• WORK REQUIRED: Copy out the lines from the items below, word for word. Begin at the line that has "genus: Fregata" and stop after the last line of the items.

• INFORMATION GIVEN:

====

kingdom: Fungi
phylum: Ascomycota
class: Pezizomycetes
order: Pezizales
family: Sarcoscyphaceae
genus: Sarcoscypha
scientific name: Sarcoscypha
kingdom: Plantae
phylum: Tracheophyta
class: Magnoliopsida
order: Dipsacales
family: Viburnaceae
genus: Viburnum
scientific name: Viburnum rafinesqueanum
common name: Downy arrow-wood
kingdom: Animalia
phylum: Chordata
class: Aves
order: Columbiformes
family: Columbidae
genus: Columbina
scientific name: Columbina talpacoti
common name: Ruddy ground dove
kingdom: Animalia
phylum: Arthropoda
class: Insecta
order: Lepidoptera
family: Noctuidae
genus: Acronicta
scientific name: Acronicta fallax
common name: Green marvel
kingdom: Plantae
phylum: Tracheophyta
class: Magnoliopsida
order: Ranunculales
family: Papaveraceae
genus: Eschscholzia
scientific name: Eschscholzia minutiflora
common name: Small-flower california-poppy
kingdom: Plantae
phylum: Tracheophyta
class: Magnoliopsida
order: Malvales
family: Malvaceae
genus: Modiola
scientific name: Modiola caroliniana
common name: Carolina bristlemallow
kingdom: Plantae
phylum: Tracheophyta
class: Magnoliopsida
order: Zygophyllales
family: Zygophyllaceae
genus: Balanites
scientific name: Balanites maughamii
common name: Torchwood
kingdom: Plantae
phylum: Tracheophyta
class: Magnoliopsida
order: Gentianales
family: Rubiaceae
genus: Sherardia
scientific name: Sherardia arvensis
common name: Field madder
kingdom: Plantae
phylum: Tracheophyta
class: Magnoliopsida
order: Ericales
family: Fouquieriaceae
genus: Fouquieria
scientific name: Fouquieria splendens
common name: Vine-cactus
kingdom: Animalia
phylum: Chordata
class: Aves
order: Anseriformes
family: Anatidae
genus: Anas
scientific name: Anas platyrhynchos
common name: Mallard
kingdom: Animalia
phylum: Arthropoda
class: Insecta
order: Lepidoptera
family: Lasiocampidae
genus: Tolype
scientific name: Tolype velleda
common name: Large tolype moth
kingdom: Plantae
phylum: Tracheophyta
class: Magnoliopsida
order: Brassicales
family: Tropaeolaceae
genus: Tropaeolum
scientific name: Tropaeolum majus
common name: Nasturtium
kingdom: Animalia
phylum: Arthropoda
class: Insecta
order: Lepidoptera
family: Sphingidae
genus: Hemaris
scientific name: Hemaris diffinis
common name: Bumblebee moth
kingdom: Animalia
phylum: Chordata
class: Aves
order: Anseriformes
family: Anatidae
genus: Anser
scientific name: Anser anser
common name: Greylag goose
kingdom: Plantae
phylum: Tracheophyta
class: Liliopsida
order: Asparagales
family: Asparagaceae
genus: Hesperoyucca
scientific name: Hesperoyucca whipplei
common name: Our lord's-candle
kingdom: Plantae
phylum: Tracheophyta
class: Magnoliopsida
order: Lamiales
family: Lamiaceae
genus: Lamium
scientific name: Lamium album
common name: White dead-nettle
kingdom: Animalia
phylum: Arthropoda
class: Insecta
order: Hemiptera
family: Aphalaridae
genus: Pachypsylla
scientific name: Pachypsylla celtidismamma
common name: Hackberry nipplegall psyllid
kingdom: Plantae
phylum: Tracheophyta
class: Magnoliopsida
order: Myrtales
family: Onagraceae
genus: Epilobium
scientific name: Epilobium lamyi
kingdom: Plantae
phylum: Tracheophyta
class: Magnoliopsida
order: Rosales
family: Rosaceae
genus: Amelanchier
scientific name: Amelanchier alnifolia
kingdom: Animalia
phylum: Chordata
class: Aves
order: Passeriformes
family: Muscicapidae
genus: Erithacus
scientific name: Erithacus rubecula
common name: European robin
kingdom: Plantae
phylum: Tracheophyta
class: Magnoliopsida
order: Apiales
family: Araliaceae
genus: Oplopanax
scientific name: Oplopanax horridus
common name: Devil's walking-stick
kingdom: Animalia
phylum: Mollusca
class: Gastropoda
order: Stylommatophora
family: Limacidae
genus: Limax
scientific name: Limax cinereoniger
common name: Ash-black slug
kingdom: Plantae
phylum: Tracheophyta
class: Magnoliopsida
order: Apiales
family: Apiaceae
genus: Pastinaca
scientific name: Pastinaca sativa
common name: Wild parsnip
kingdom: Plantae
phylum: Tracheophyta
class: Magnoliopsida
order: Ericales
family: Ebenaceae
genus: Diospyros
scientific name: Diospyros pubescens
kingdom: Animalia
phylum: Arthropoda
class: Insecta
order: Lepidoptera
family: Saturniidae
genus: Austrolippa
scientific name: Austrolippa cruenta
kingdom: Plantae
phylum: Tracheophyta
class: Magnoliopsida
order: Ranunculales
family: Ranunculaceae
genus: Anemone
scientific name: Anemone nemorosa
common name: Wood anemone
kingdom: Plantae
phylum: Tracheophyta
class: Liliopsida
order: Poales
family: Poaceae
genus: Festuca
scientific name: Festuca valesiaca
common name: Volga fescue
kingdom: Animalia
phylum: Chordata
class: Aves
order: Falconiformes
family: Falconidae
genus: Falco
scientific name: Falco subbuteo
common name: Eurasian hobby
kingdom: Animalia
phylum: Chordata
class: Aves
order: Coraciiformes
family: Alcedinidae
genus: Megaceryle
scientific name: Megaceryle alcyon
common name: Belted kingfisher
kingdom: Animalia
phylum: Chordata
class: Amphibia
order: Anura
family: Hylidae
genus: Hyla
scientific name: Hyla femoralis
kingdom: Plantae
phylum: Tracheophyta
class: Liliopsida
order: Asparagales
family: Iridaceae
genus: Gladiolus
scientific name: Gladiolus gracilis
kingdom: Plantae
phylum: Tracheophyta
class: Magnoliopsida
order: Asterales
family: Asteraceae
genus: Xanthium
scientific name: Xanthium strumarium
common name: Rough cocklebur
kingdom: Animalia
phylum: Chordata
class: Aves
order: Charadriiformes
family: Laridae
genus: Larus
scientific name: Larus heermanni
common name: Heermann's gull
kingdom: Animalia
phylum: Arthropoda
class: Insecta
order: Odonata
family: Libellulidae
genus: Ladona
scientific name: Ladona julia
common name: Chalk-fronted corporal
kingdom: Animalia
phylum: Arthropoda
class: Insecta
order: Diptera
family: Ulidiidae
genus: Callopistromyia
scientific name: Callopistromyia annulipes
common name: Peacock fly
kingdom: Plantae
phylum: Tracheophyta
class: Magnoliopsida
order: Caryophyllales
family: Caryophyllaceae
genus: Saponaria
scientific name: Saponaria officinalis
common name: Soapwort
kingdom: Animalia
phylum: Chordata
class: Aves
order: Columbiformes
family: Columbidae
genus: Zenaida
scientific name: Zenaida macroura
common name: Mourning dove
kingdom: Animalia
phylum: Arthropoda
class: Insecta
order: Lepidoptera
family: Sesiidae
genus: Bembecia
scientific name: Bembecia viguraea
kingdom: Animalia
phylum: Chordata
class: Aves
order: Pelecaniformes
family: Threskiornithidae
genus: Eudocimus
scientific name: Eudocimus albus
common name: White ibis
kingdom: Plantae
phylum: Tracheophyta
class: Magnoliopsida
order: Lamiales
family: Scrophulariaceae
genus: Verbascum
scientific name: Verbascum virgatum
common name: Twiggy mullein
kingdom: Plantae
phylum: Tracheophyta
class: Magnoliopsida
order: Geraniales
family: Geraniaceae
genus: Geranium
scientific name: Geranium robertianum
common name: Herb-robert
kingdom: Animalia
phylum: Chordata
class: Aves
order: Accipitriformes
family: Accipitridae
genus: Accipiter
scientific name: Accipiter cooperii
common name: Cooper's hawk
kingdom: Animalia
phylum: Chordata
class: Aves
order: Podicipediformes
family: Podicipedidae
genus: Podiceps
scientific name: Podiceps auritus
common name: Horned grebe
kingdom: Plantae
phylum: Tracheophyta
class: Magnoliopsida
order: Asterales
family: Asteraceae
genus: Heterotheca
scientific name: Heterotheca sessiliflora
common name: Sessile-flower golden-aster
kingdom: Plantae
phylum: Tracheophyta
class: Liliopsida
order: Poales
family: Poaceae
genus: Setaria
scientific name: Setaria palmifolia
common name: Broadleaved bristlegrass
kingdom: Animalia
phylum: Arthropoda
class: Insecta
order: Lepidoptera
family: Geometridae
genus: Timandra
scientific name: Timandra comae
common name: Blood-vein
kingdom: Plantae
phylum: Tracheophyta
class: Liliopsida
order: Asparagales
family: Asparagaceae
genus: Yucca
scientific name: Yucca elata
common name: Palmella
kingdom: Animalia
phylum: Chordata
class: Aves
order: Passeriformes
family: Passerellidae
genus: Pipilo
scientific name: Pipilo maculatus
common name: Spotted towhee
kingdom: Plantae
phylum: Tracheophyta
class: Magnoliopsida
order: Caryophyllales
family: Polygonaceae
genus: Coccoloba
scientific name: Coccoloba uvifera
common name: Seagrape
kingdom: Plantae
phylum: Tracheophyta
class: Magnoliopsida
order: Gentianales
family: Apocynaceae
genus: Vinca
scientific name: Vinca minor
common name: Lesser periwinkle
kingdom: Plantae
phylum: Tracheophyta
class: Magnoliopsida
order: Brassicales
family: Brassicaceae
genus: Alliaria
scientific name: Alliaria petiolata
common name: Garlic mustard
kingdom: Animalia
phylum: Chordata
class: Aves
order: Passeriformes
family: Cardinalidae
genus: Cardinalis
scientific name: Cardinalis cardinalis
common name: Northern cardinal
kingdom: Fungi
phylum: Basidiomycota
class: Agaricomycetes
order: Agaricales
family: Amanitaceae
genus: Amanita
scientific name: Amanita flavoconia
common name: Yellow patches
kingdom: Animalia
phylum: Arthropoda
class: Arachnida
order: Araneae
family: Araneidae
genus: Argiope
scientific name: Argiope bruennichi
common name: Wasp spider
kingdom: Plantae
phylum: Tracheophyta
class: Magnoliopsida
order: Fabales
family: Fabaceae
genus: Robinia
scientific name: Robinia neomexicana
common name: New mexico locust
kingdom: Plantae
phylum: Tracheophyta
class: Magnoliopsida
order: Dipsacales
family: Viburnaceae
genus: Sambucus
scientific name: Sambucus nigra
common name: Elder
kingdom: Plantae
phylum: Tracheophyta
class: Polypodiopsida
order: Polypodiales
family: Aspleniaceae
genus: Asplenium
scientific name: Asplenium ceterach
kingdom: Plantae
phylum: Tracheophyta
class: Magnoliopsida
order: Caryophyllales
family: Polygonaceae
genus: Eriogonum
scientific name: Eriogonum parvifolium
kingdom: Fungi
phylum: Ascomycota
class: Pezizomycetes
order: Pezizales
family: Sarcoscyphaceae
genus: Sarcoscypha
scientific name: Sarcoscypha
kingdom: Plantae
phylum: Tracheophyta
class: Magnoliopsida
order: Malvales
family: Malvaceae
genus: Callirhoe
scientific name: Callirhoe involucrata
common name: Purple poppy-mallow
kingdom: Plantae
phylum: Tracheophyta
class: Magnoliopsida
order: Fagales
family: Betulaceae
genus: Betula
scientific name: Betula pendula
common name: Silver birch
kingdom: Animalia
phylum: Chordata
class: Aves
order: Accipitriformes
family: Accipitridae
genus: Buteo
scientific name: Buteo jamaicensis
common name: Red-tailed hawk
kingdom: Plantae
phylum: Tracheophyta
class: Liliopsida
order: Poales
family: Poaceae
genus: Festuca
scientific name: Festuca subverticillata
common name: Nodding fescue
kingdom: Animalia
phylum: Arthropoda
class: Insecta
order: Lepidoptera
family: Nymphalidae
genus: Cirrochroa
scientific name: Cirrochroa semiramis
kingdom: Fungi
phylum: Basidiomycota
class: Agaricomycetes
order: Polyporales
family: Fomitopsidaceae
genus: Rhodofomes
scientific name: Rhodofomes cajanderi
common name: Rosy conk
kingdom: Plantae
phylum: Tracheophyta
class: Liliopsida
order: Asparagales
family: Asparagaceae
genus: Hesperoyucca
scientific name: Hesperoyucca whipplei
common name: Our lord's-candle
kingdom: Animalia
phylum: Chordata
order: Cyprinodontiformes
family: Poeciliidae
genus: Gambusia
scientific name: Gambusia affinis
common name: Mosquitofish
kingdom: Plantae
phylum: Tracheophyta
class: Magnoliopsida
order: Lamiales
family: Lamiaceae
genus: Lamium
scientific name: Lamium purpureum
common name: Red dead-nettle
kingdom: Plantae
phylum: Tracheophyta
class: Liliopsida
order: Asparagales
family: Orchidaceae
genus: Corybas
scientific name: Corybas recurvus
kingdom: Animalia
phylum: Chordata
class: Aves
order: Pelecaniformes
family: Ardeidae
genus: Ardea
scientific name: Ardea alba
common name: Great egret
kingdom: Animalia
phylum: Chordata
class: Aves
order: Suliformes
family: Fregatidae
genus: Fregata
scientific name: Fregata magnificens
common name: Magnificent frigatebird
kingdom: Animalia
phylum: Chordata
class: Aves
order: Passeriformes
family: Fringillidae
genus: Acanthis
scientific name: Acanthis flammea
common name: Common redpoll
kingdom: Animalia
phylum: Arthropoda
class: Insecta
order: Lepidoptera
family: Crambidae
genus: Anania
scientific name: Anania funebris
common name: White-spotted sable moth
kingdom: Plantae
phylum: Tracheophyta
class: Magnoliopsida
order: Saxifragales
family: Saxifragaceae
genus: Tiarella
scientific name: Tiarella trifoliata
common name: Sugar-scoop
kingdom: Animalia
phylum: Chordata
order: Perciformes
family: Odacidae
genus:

====

• THE REPLY:
genus: Fregata
scientific name: Fregata magnificens
common name: Magnificent frigatebird
kingdom: Animalia
phylum: Chordata
class: Aves
order: Passeriformes
family: Fringillidae
genus: Acanthis
scientific name: Acanthis flammea
common name: Common redpoll
kingdom: Animalia
phylum: Arthropoda
class: Insecta
order: Lepidoptera
family: Crambidae
genus: Anania
scientific name: Anania funebris
common name: White-spotted sable moth
kingdom: Plantae
phylum: Tracheophyta
class: Magnoliopsida
order: Saxifragales
family: Saxifragaceae
genus: Tiarella
scientific name: Tiarella trifoliata
common name: Sugar-scoop
kingdom: Animalia
phylum: Chordata
order: Perciformes
family: Odacidae
genus:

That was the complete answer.